Commentators who have focused on Heidegger’s later works have frequently expressed the feeling that Heidegger’s thought, for all its depth and breadth, is in the end somehow empty. However, when not hurtled as a weapon of polemic, this objection generally appears camouflaged in the guise of a personal aside tacked onto the end of an objectively argued, uncritical exposition with no attempt to explain the emptiness in terms of what was analyzed. How does this emptiness arise from Heidegger’s approach? Where can the problem be pinpointed in his system? What are the ideological implications? What remains of value? The answers to these questions must be sought in the innermost recesses of Heidegger’s system. Such a search differs as much from the last minute posing of general “critical” doubts at the end of an uncritical analysis as from an emotional response to surface features. The massive secondary literature on Heidegger seems to lack such a critical search of his system, judging its claim to relevance on the basis of its underlying outlines.

[Records excerpted from a collection]
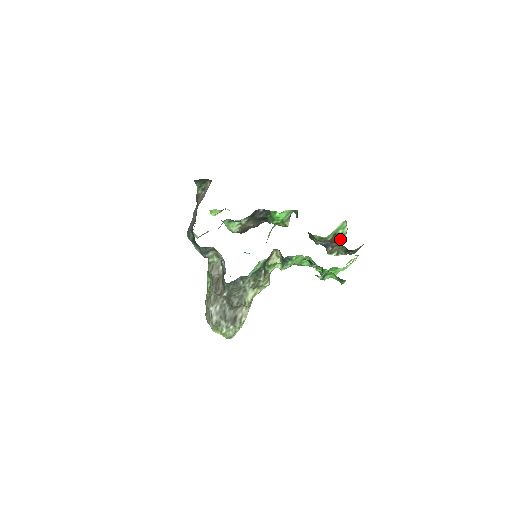
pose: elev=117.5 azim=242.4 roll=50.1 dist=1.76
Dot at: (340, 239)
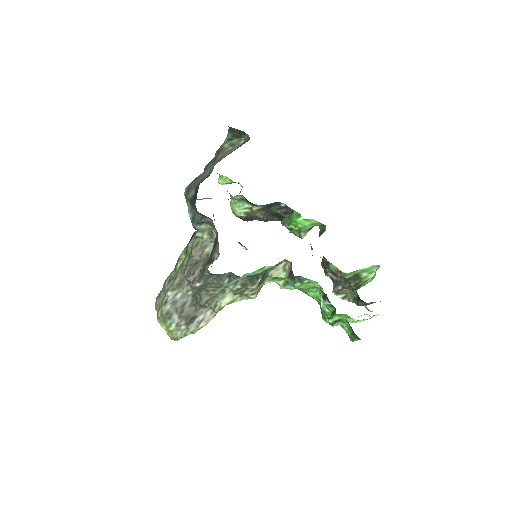
Dot at: (358, 283)
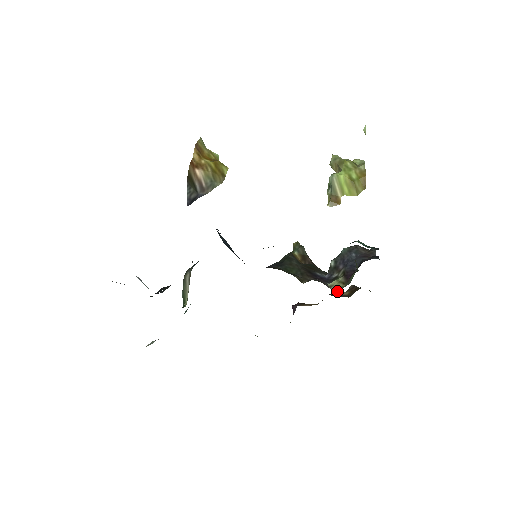
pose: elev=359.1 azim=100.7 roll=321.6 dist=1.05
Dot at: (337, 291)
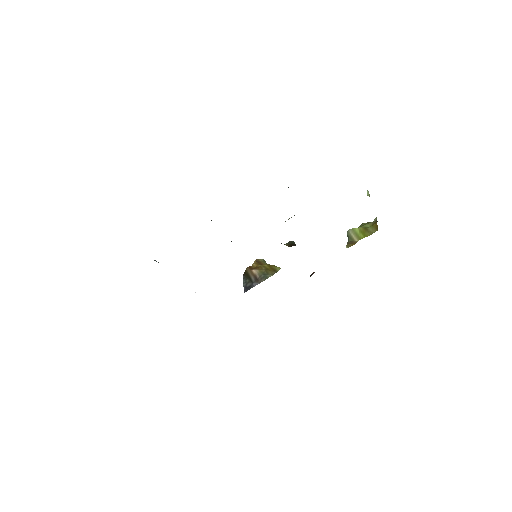
Dot at: occluded
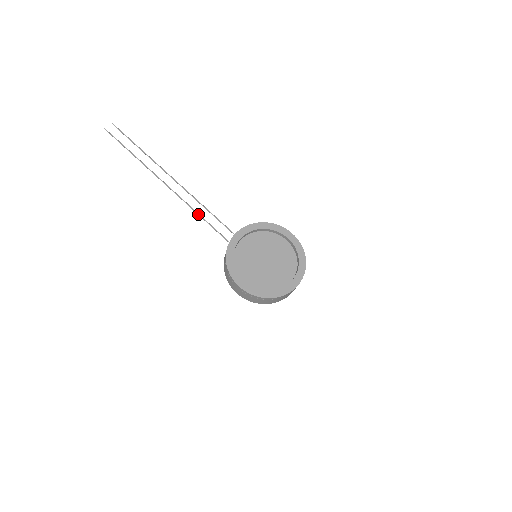
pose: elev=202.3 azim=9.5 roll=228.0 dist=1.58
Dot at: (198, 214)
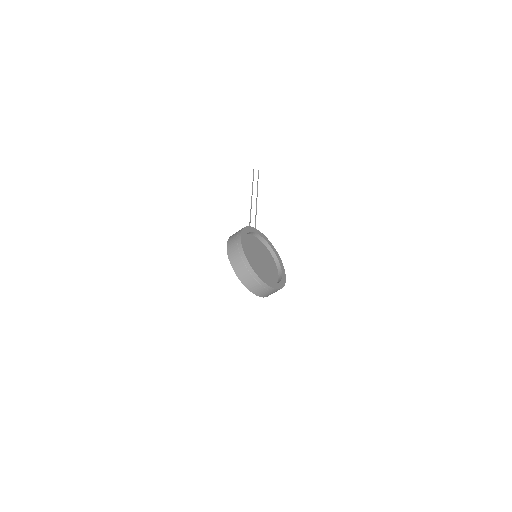
Dot at: (250, 218)
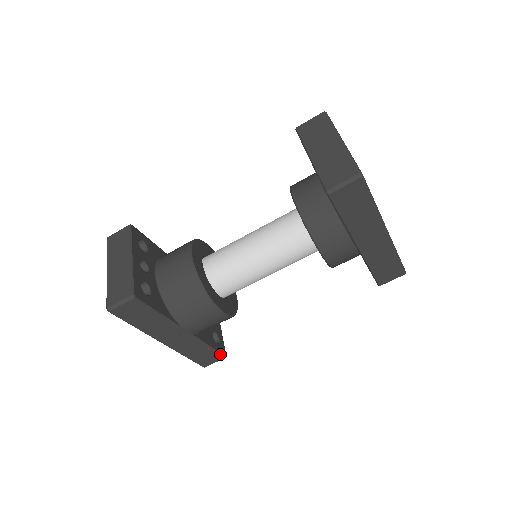
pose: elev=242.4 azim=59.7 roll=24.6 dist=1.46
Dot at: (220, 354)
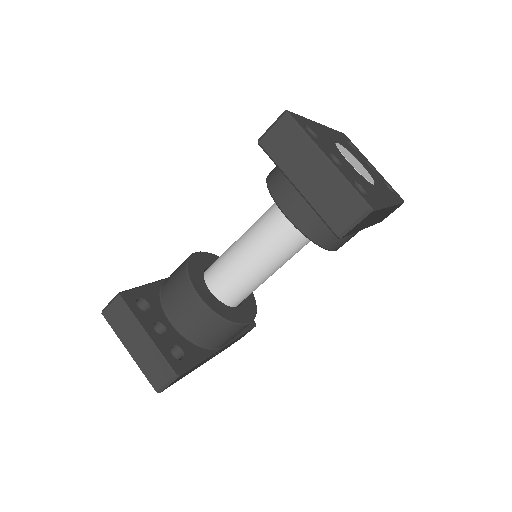
Dot at: (252, 328)
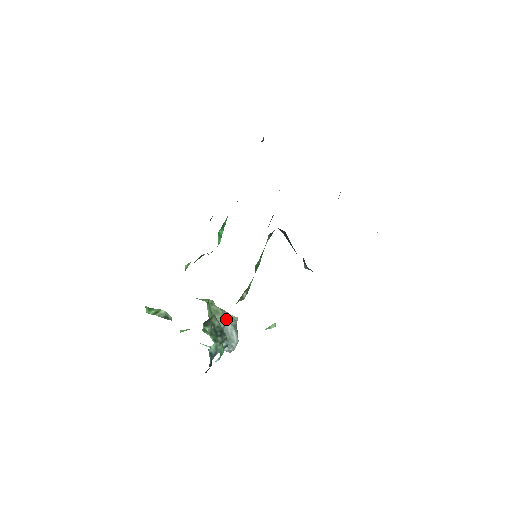
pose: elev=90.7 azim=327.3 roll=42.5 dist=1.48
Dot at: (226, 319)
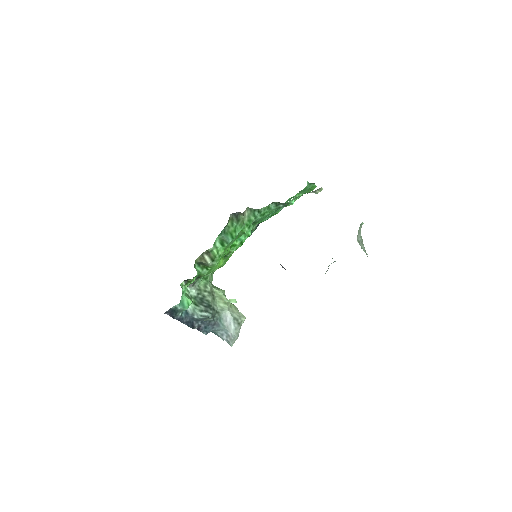
Dot at: (228, 308)
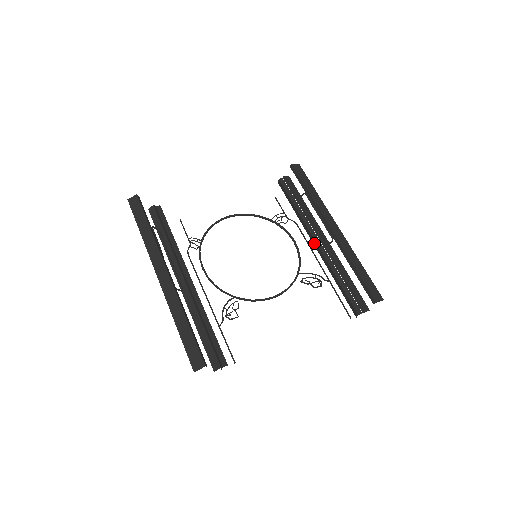
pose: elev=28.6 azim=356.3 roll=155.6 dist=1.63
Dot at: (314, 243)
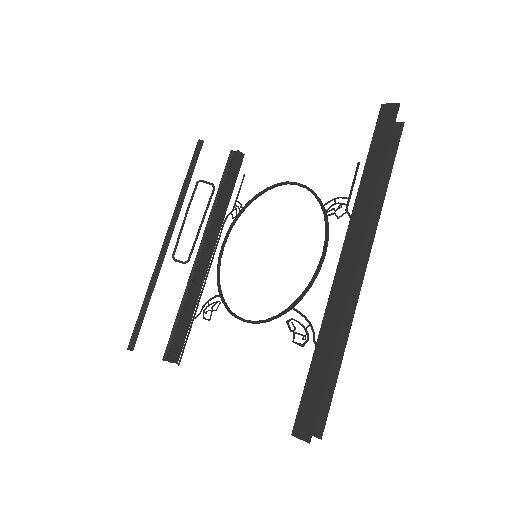
Dot at: occluded
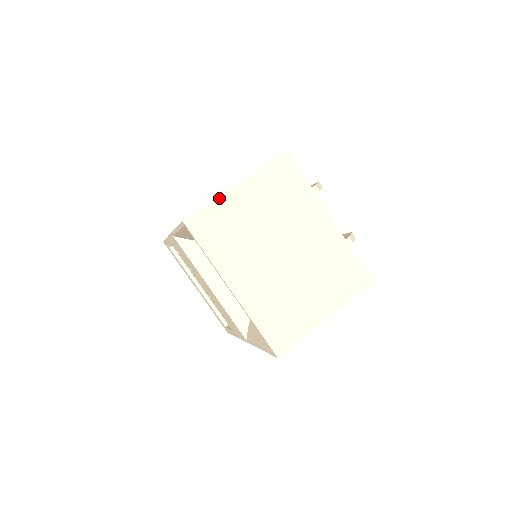
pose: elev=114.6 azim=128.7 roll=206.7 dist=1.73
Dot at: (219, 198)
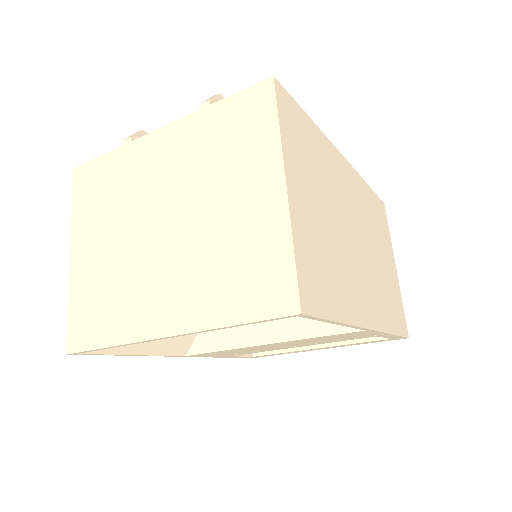
Dot at: (70, 289)
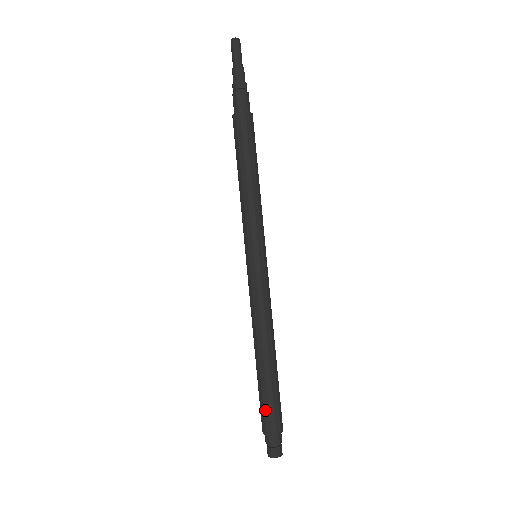
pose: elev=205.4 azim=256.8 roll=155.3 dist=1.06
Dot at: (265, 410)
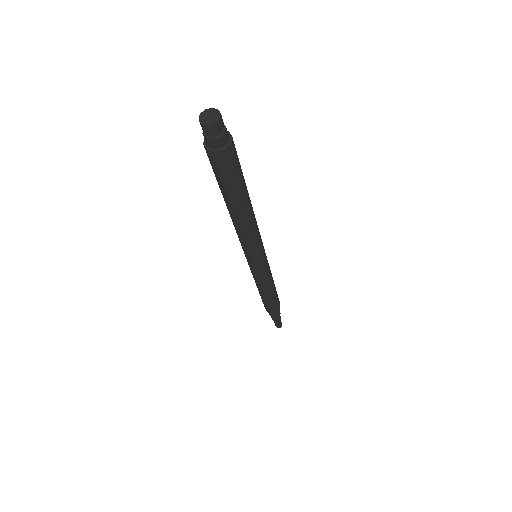
Dot at: occluded
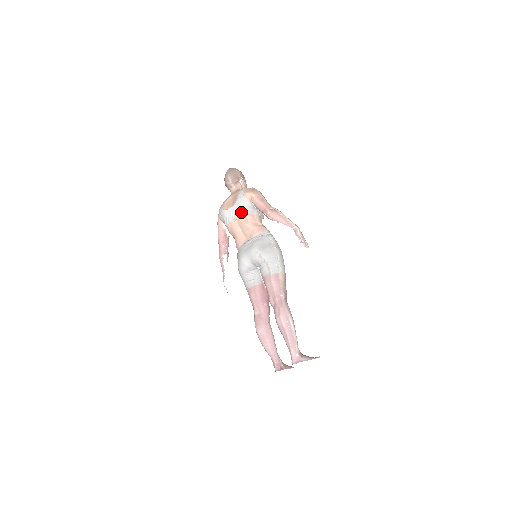
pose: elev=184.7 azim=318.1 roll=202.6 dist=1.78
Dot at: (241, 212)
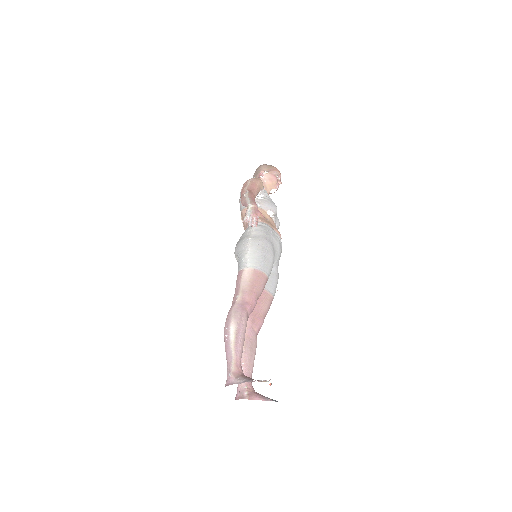
Dot at: (240, 209)
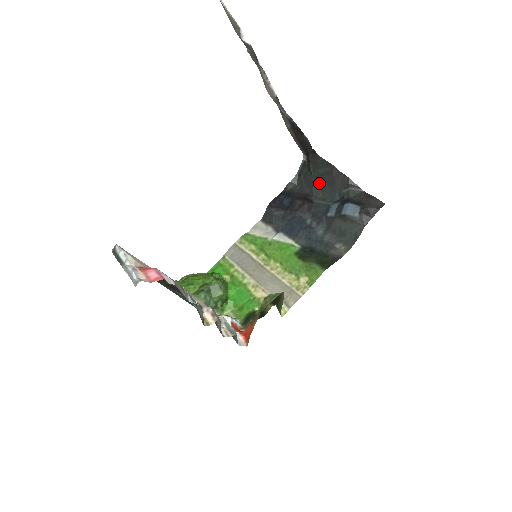
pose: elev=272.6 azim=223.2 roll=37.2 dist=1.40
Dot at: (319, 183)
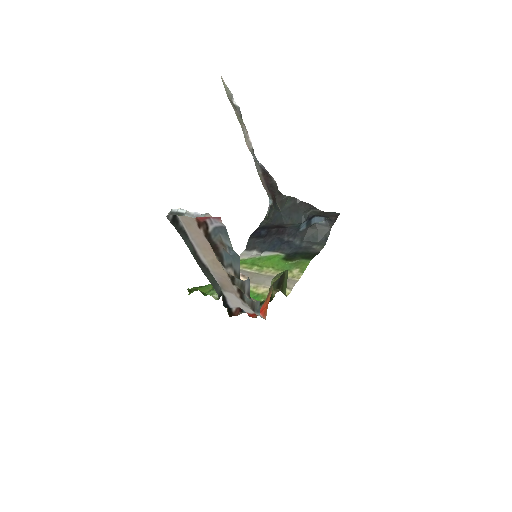
Dot at: (287, 214)
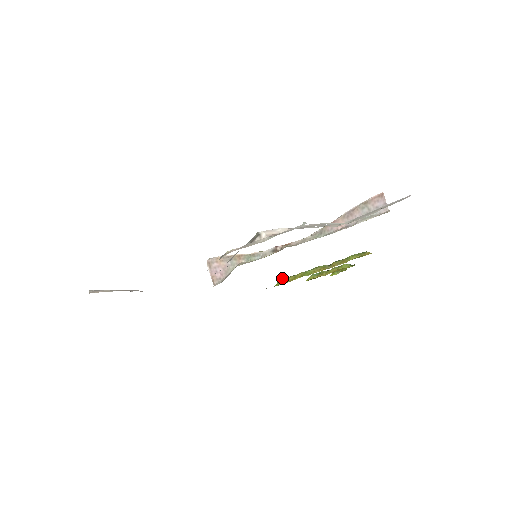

=== TASK SET ===
[A] Translate this sentence from the passage on Heidegger's later works into Spanish: "How does this emptiness arise from Heidegger’s approach?"
[B] Lay out the records from the line with "pose: elev=202.3 azim=9.5" through the end of the records as a JSON list of strings, one string per line. Omit the pictures.

=== ANSWERS TO THE EXERCISES ===
[A] ¿Cómo surge este vacío del enfoque de Heidegger?

[B]
[
  "pose: elev=202.3 azim=9.5 roll=228.0 dist=1.58",
  "Dot at: (198, 214)",
  "Dot at: (250, 218)",
  "pose: elev=242.4 azim=59.7 roll=24.6 dist=1.46",
  "Dot at: (220, 354)",
  "Dot at: (252, 328)",
  "pose: elev=90.7 azim=327.3 roll=42.5 dist=1.48",
  "Dot at: (226, 319)",
  "Dot at: (228, 308)",
  "pose: elev=28.6 azim=356.3 roll=155.6 dist=1.63",
  "Dot at: (314, 243)",
  "Dot at: occluded",
  "pose: elev=114.6 azim=128.7 roll=206.7 dist=1.73",
  "Dot at: (219, 198)",
  "Dot at: (70, 289)",
  "pose: elev=205.4 azim=256.8 roll=155.3 dist=1.06",
  "Dot at: (265, 410)",
  "Dot at: occluded",
  "pose: elev=184.7 azim=318.1 roll=202.6 dist=1.78",
  "Dot at: (241, 212)",
  "Dot at: (240, 209)",
  "pose: elev=272.6 azim=223.2 roll=37.2 dist=1.40",
  "Dot at: (319, 183)",
  "Dot at: (287, 214)"
]